RECORDS START

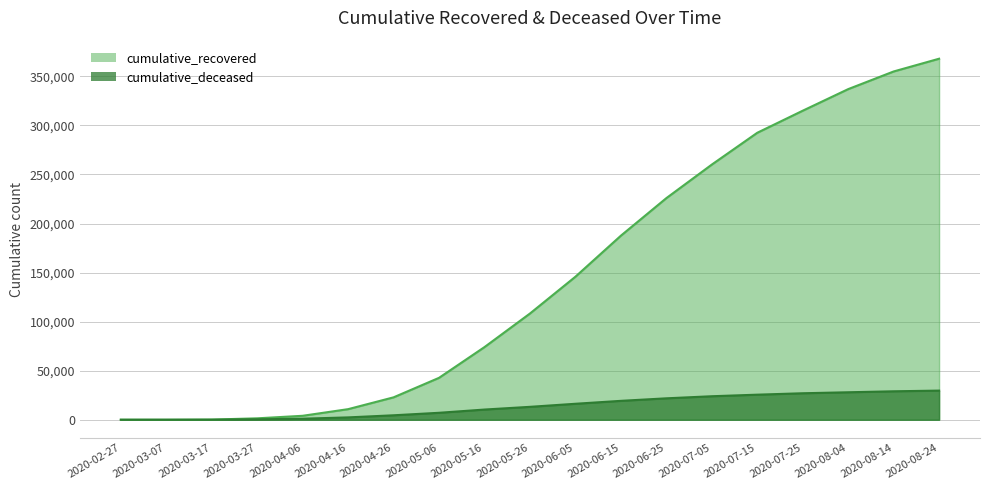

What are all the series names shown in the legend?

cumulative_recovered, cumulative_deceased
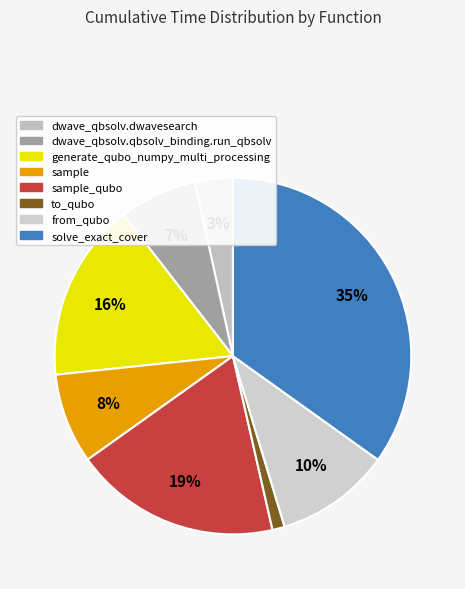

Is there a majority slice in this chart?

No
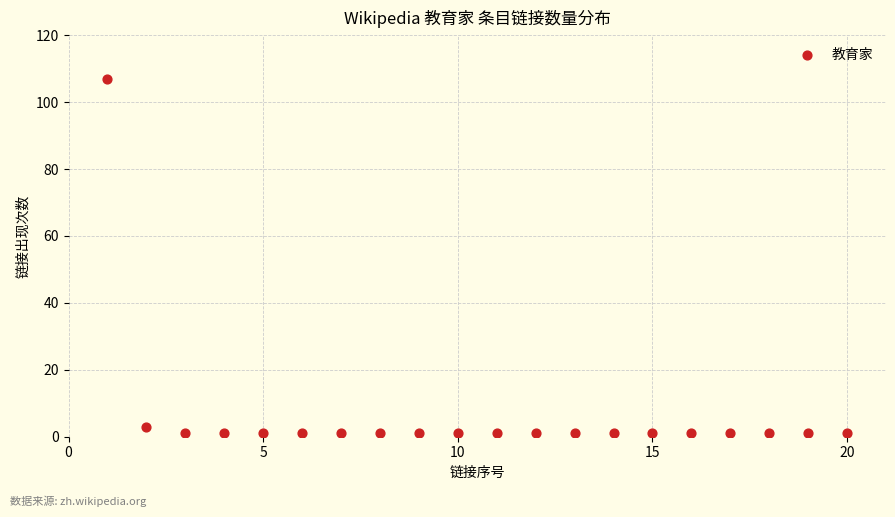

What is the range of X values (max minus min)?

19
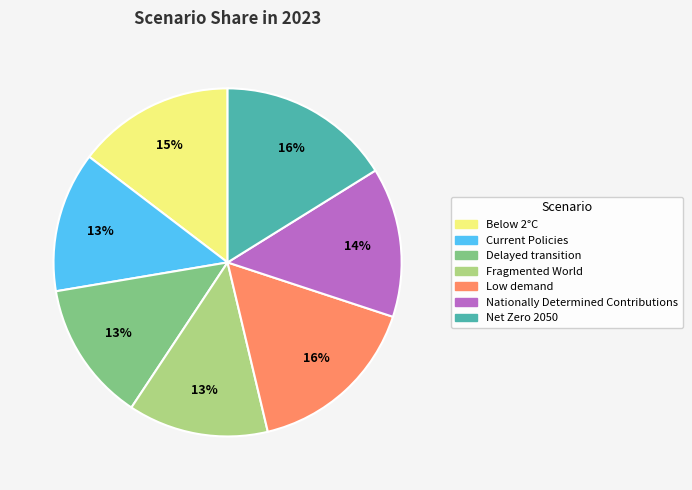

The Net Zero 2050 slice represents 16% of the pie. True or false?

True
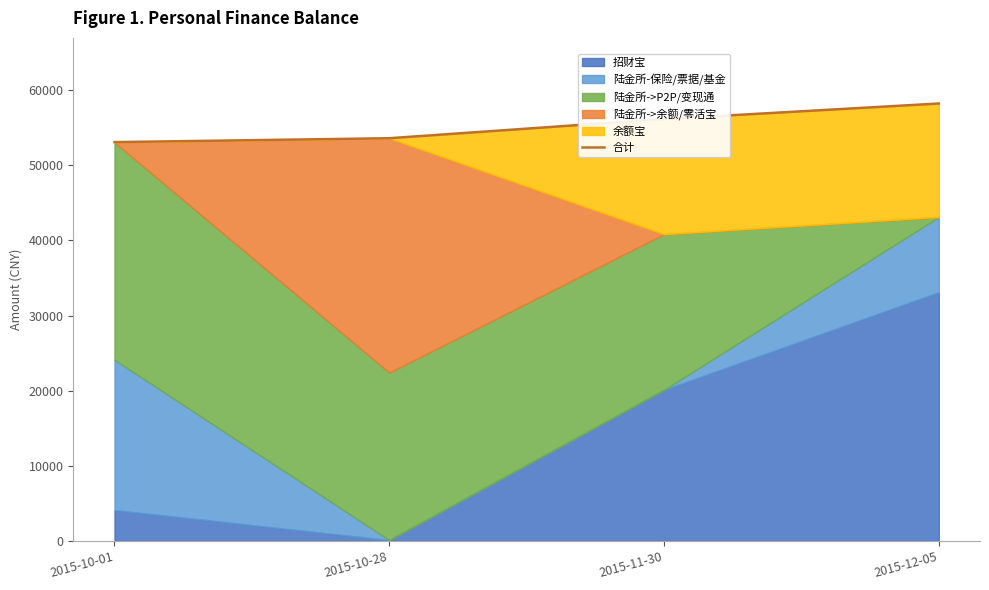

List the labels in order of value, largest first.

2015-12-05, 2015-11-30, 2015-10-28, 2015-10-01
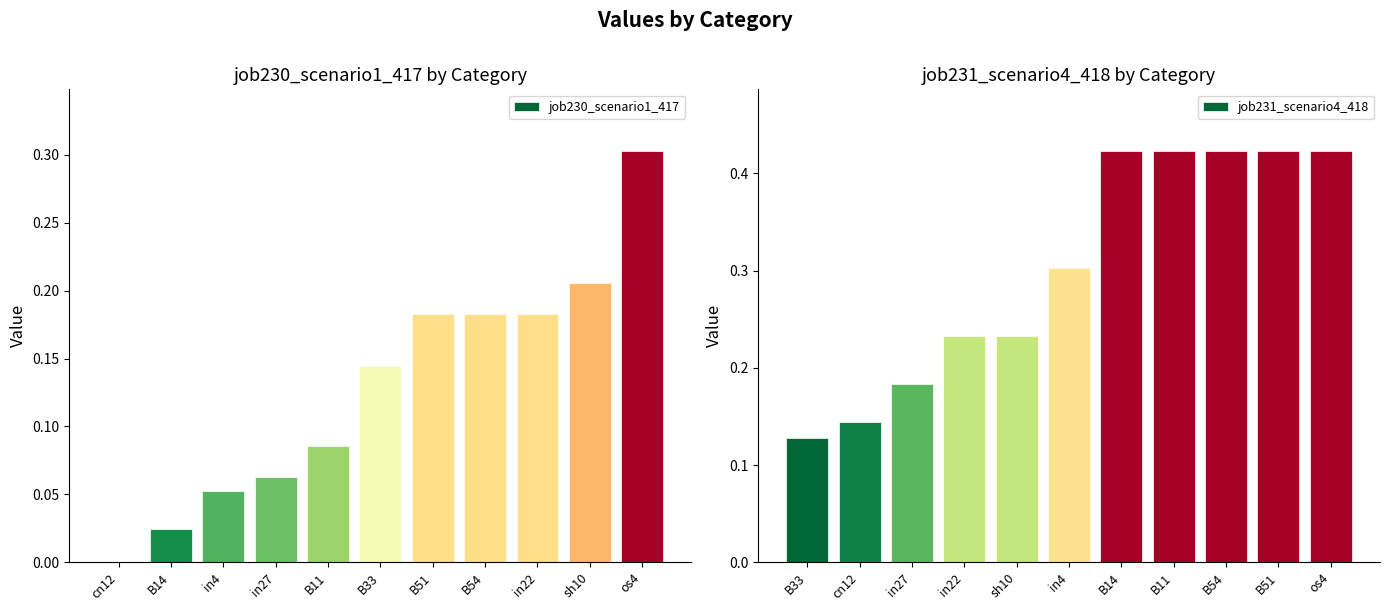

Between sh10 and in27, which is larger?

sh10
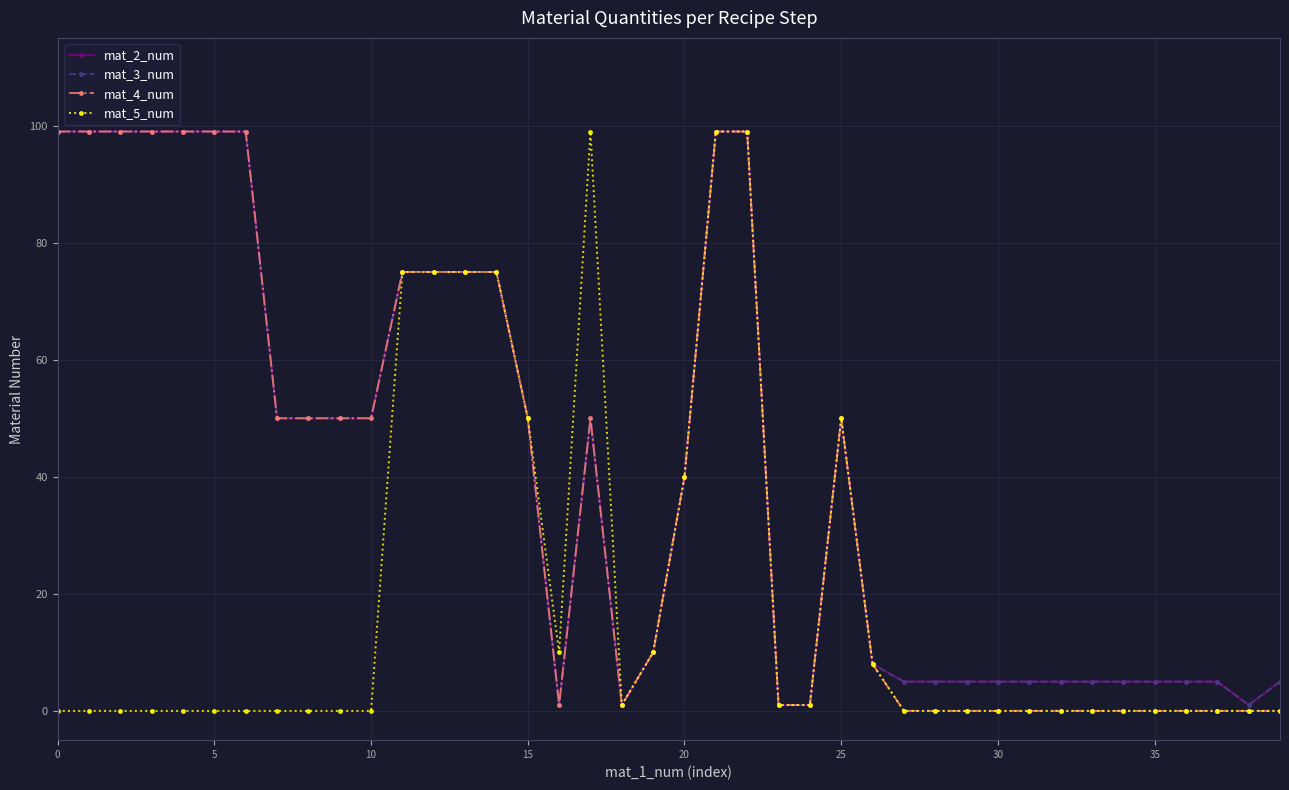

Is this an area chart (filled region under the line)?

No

RECORDS END
RECORDS START

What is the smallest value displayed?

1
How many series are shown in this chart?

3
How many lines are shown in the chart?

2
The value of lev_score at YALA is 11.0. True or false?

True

RECORDS END
RECORDS START

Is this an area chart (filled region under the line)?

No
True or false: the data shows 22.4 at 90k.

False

RECORDS END

WHAT YOU SHOULD DO → Tally the lines in the listing above that contain the word "True". Reply with the number alone.

EXERCISE SOLUTION → 5